__GIVEN TEXT__.
§
# Boat Identification



## travis91 (Jul 26, 2005)

Well my freind has a boat for sale and its a old fiberglass boat made in 1969. its a V in the front then goes to a flatter surface. its about 12 feet long. the boat says Hudson bay.


----------



## Wis Bang (Feb 20, 2009)

It looks like it is made from aluminum, they wouldn't ribit the spray rail to a glass boat. 

It resembles the 14' starcraft boats we rented in Canada circa 1966 or so...same company made campers too. We used to fish three men from one for two weeks, good boat.


----------



## RiverPines (Dec 12, 2006)

In Wi the numbers on the boat go with the ID card that has the info of the boat on it.
If the card gets lost you just take the numbers to the DMV and they can look it up and reissue a new card.
Boats 16 and over have titles like a car instead of a card.
But both have the basic info in them, make, type, hull, etc.

Here you cant sell a boat without its card/title.


----------



## hunter63 (Jan 4, 2005)

Looks like an alum. boat to me also, had one similar, was a Wind River cir 1959.
That was what we call a "$100 bucker", the kind you can leave at the lake and it stays there.

P.S. how did you hook up the post hole digger to it?


----------



## travis91 (Jul 26, 2005)

it IS fiberglass.. i have seen it in person many of times. it is made of fiberglass. and the post hole diggers arent attached


----------



## CGUARDSMAN (Dec 28, 2006)

Did the owner tell you it was all fiberglass? From what it looks like by the transom it is an aluminum boat. Not trying to be argumentative but that is what it appears from you pics.


----------



## alleyyooper (Apr 22, 2005)

Looks like aluminum boat to me also. Strange they used aluminum for the rub rails and gunnels as well as the nose piece.

It sure is a good fiberglass repclia of an aluminum boat. Had me fooled.

 Al


----------



## PyroDon (Jul 30, 2006)

last time I saw one like that it was on the sportsmans friend and Virgil Ward was still young


----------



## Paquebot (May 10, 2002)

Never saw an aluminum boat that didn't have at least one small dent in it after one use. Everything on that boat looks as smooth as when it was assembled.
§
__DATA FOR THIS EXERCISE__.
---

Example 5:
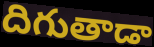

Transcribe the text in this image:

దిగుతాడా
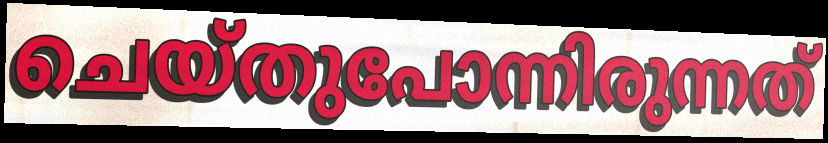
ചെയ്തുപോന്നിരുന്നത്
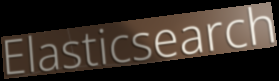
Elasticsearch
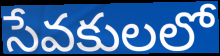
సేవకులలో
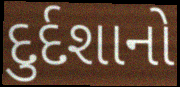
દુર્દશાનો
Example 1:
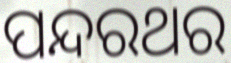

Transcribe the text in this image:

ପନ୍ଦରଥର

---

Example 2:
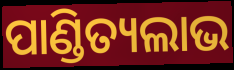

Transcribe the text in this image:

ପାଣ୍ଡିତ୍ୟଲାଭ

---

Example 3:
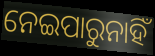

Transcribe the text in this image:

ନେଇପାରୁନାହିଁ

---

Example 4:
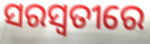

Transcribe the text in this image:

ସରସ୍ୱତୀରେ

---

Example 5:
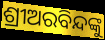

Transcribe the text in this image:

ଶ୍ରୀଅରବିନ୍ଦଙ୍କୁ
§
__TASKS FOR THIS EXERCISE__.
1. Reproduce word for word the part of the boat identification thread that opens with the words containing "## RiverPines (Dec" and closes with "type, hull, etc.".
2. Rewrite all of the rows, putting "Write out" in place of every "Transcribe" and keeping everything else unchanged. Leave the pictures out of your answer.
The boat identification thread and the rows are unrelated to each other.

__RESPONSES PER TASK__.
1.
## RiverPines (Dec 12, 2006)

In Wi the numbers on the boat go with the ID card that has the info of the boat on it.
If the card gets lost you just take the numbers to the DMV and they can look it up and reissue a new card.
Boats 16 and over have titles like a car instead of a card.
But both have the basic info in them, make, type, hull, etc.

2.
---

Example 5:

Write out the text in this image:

దిగుతాడా
ചെയ്തുപോന്നിരുന്നത്
Elasticsearch
సేవకులలో
દુર્દશાનો
Example 1:

Write out the text in this image:

ପନ୍ଦରଥର

---

Example 2:

Write out the text in this image:

ପାଣ୍ଡିତ୍ୟଲାଭ

---

Example 3:

Write out the text in this image:

ନେଇପାରୁନାହିଁ

---

Example 4:

Write out the text in this image:

ସରସ୍ୱତୀରେ

---

Example 5:

Write out the text in this image:

ଶ୍ରୀଅରବିନ୍ଦଙ୍କୁ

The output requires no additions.